# BRANO
Tutte le persone in fila indossano la mascherina e cercano di mantenere il distanziamento, anche se non è semplice. In questi mesi di epidemia i volontari hanno dato maggiore attenzione agli anziani, tra i più a rischio di contagio. Lino ha 88 anni, e si è messo in coda al freddo della mattina nonostante la paura di ammalarsi. Gli si intravedono gli occhi tra il berretto, la mascherina e il triplo giro di sciarpa. «Vengo qui da vent’anni e non ho mai visto così tanta gente come in questi giorni», dice. «Prima venivo un giorno sì e un giorno no, adesso più spesso perché la pensione non basta a pagare tutte le spese. Devo portare pazienza».
Da quasi 123 anni, il principio su cui si basa “Pane Quotidiano” è che il cibo è un diritto di tutti. “Fratello, Sorella nessuno qui ti domanderà chi sei né perché hai bisogno, né quali sono le tue opinioni», è il motto dell’associazione. Il diritto di avere ogni giorno qualcosa da mangiare viene garantito grazie alle donazioni di tante aziende che portano all’associazione la produzione in eccesso. Da lunedì 14 dicembre “Pane Quotidiano” ha iniziato a distribuire anche dei pacchi natalizi, con dentro un regalo.
Nei magazzini ci sono bancali colmi di pacchi di pasta e scatole di legumi, che verranno distribuiti nel giro di pochi giorni. Ma i cancelli sono sempre aperti anche per i privati che vogliono donare qualcosa. Alessandro è tra i donatori più assidui. Sulla sessantina, entra nel piazzale con una Mercedes. I volontari lo salutano con affetto, perché è di casa: si presenta qui due o tre volte a settimana per svuotare il bagagliaio dell’auto pieno di generi alimentari. «Un gesto doveroso», dice vincendo la ritrosia a parlare. «Quando vado a fare la spesa compro sempre molte più cose di quelle che mi servono e vengo a lasciarle qui. Abito qui vicino e mi sono sempre sentito in dovere di contribuire come potevo. Per me un pacco di pasta è qualcosa di banale, per le persone qui in coda no».

# ESERCIZI
1) Quanti anni ha Lino secondo il brano su Pane Quotidiano?
2) Stabilisci se ciascuna affermazione concorda con il brano su Pane Quotidiano: (a) Alessandro porta generi alimentari due o tre volte a settimana; (b) la distribuzione dei pacchi natalizi è iniziata lunedì 14 dicembre; (c) Lino frequenta il luogo da dieci anni.
3) Prosegui, per favore, il brano su Pane Quotidiano dopo l’ultima frase riportata.

Voci del dataset

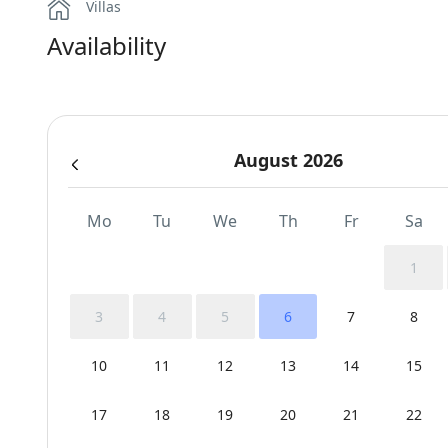
Villas
Availability
August 2026
Mo
Tu
We
Th
Fr
Sa
1
3
4
5
6
7
8
10
11
12
13
14
15
17
18
19
20
21
22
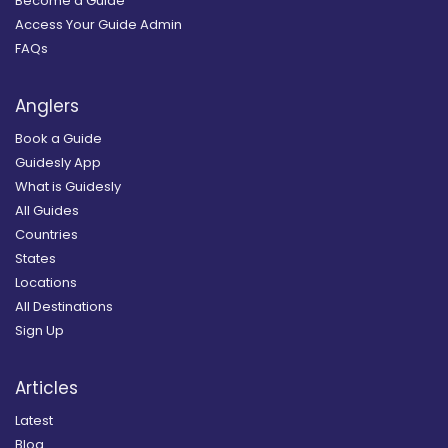
Become a Guide
Access Your Guide Admin
FAQs
Anglers
Book a Guide
Guidesly App
What is Guidesly
All Guides
Countries
States
Locations
All Destinations
Sign Up
Articles
Latest
Blog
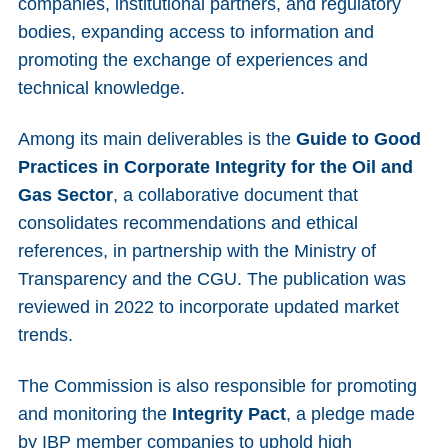
companies, institutional partners, and regulatory
bodies, expanding access to information and
promoting the exchange of experiences and
technical knowledge.
Among its main deliverables is the
Guide
to
Good
Practices in Corporate Integrity for the
Oil
and
Gas Sector
, a collaborative document that
consolidates recommendations and ethical
references, in partnership with the Ministry of
Transparency and the CGU. The publication was
reviewed in 2022 to incorporate updated market
trends.
The Commission is also responsible for promoting
and monitoring the
Integrity
Pact
, a pledge made
by IBP member companies to uphold high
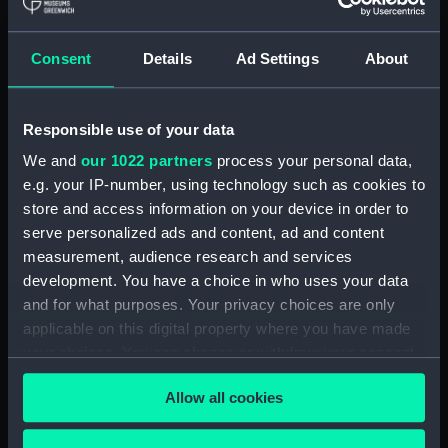
hold (NPA3959)
compartments, double bottom
Consent
Details
Ad Settings
About
(NPA3960)
Inboard profile plan (NPA3961)
Responsible use of your data
Bridge deck plan (NPA3962)
Flight deck plan (NPA3963)
We and
our 1022 partners
process your personal data,
e.g. your IP-number, using technology such as cookies to
Main deck plan (NPA3964)
store and access information on your device in order to
Lower deck plan (NPA3965)
serve personalized ads and content, ad and content
hold (NPA3966)
measurement, audience research and services
compartments, double bottom
development. You have a choice in who uses your data
(NPA3967)
and for what purposes. Your privacy choices are only
applicable on this digital property where you have made
Aft section plan (NPA3968)
your choices. You can change or withdraw your consent
Inboard profile plan (NPA3969)
any time from the Cookie Declaration or by clicking on
Bridge deck plan (NPA3970)
Allow all cookies
the Privacy trigger icon.
Flight deck plan (NPA3971)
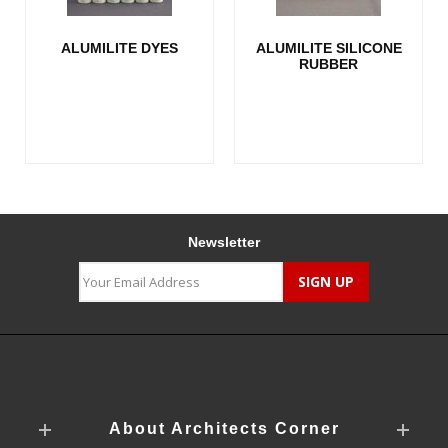
ALUMILITE DYES
ALUMILITE SILICONE
RUBBER
Newsletter
About Architects Corner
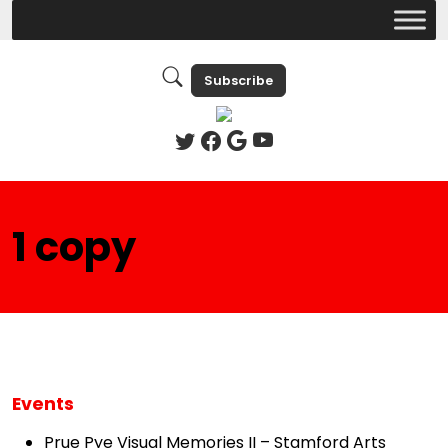
Subscribe
1 copy
Events
Prue Pye Visual Memories II – Stamford Arts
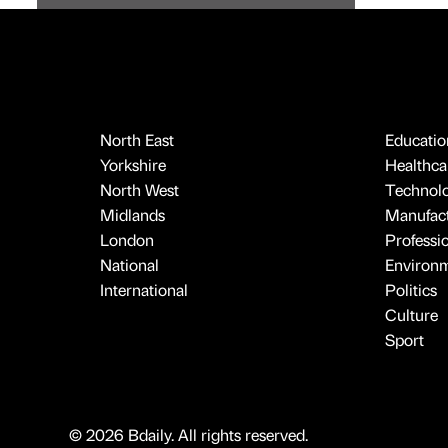
North East
Educatio
Yorkshire
Healthcar
North West
Technol
Midlands
Manufact
London
Professi
National
Environ
International
Politics
Culture
Sport
© 2026 Bdaily. All rights reserved.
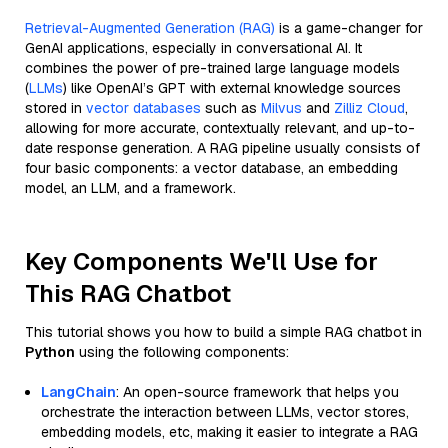
Retrieval-Augmented Generation (RAG)
is a game-changer for
GenAI applications, especially in conversational AI. It
combines the power of pre-trained large language models
(
LLMs
) like OpenAI’s GPT with external knowledge sources
stored in
vector databases
such as
Milvus
and
Zilliz Cloud
,
allowing for more accurate, contextually relevant, and up-to-
date response generation. A RAG pipeline usually consists of
four basic components: a vector database, an embedding
model, an LLM, and a framework.
Key Components We'll Use for
This RAG Chatbot
This tutorial shows you how to build a simple RAG chatbot in
Python
using the following components:
LangChain
: An open-source framework that helps you
orchestrate the interaction between LLMs, vector stores,
embedding models, etc, making it easier to integrate a RAG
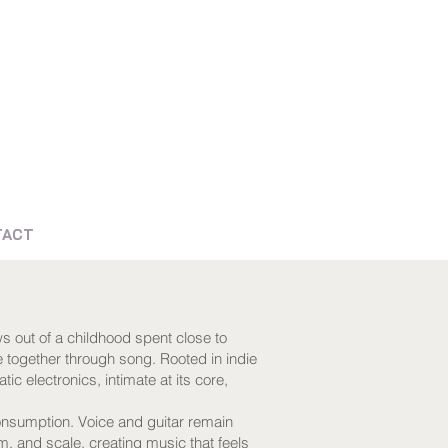
TACT
s out of a childhood spent close to
e together through song. Rooted in indie
ic electronics, intimate at its core,
consumption. Voice and guitar remain
hm, and scale, creating music that feels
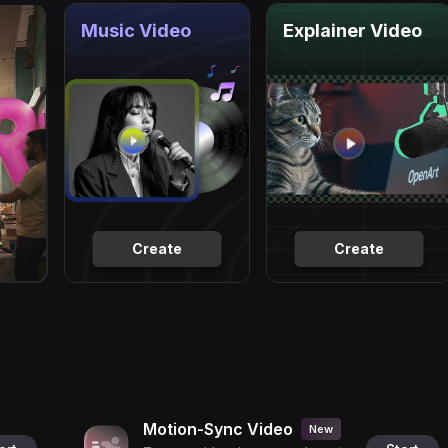
Music Video
Explainer Video
Create
Create
Motion-Sync Video
New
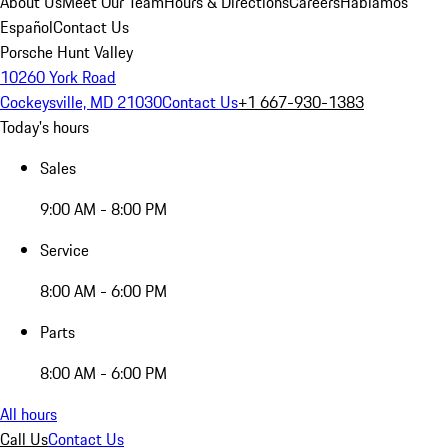
About Us
Meet Our Team
Hours & Directions
Careers
Hablamos
Español
Contact Us
Porsche Hunt Valley
10260 York Road
Cockeysville, MD 21030
Contact Us
+1 667-930-1383
Today's hours
Sales
9:00 AM - 8:00 PM
Service
8:00 AM - 6:00 PM
Parts
8:00 AM - 6:00 PM
All hours
Call Us
Contact Us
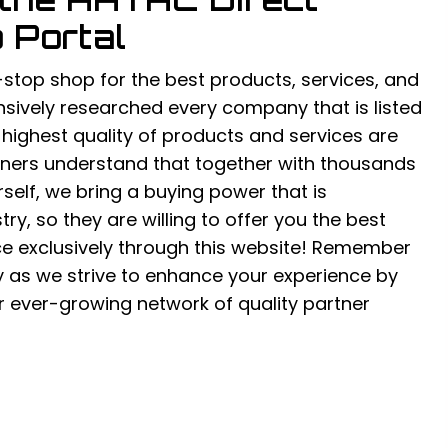
 Portal
-stop shop for the best products, services, and
sively researched every company that is listed
e highest quality of products and services are
rtners understand that together with thousands
urself, we bring a buying power that is
ry, so they are willing to offer you the best
ce exclusively through this website! Remember
y as we strive to enhance your experience by
 ever-growing network of quality partner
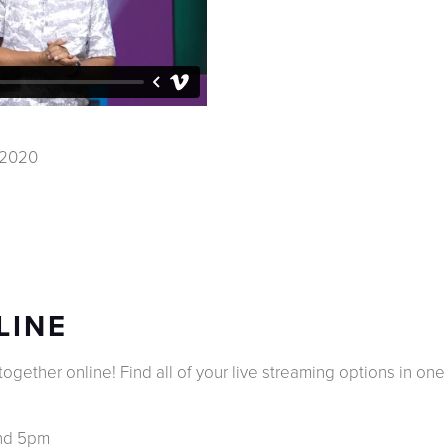
, 2020
LINE
gether online! Find all of your live streaming options in one b
and 5pm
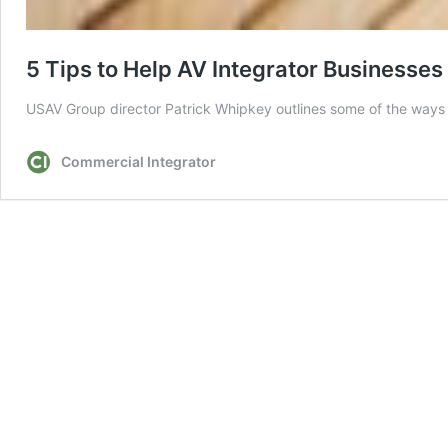
5 Tips to Help AV Integrator Businesse
USAV Group director Patrick Whipkey outlines some of the way
Commercial Integrator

# SOLUZIONI
1) Lino ha 88 anni.

2)
(a) Sì: "si presenta qui due o tre volte a settimana per svuotare il bagagliaio dell’auto pieno di generi alimentari".
(b) Sì: "Da lunedì 14 dicembre “Pane Quotidiano” ha iniziato a distribuire anche dei pacchi natalizi".
(c) No: "Vengo qui da vent’anni".

3)
Il vice presidente dell’associazione, Luigi Rossi, dice che il momento più difficile degli ultimi mesi è stata la chiusura a causa del lockdown, perché non era mai successo in quasi 123 anni di storia. L’attività, però, non si è fermata: l’associazione ha continuato a ritirare gli alimenti e nel giro di poco tempo ha trovato un’alternativa per la distribuzione in sicurezza. «Pane Quotidiano ha resistito alle guerre, ma con il primo lockdown ci siamo dovuti fermare», spiega Rossi. «Ci siamo riconvertiti: le razioni alimentari sono state consegnate alla Protezione Civile o alla Croce Rossa che hanno provveduto a distribuirle a domicilio alle persone che ne avevano bisogno. In questo momento distribuiamo circa 3.500 razioni al giorno, nelle due sedi».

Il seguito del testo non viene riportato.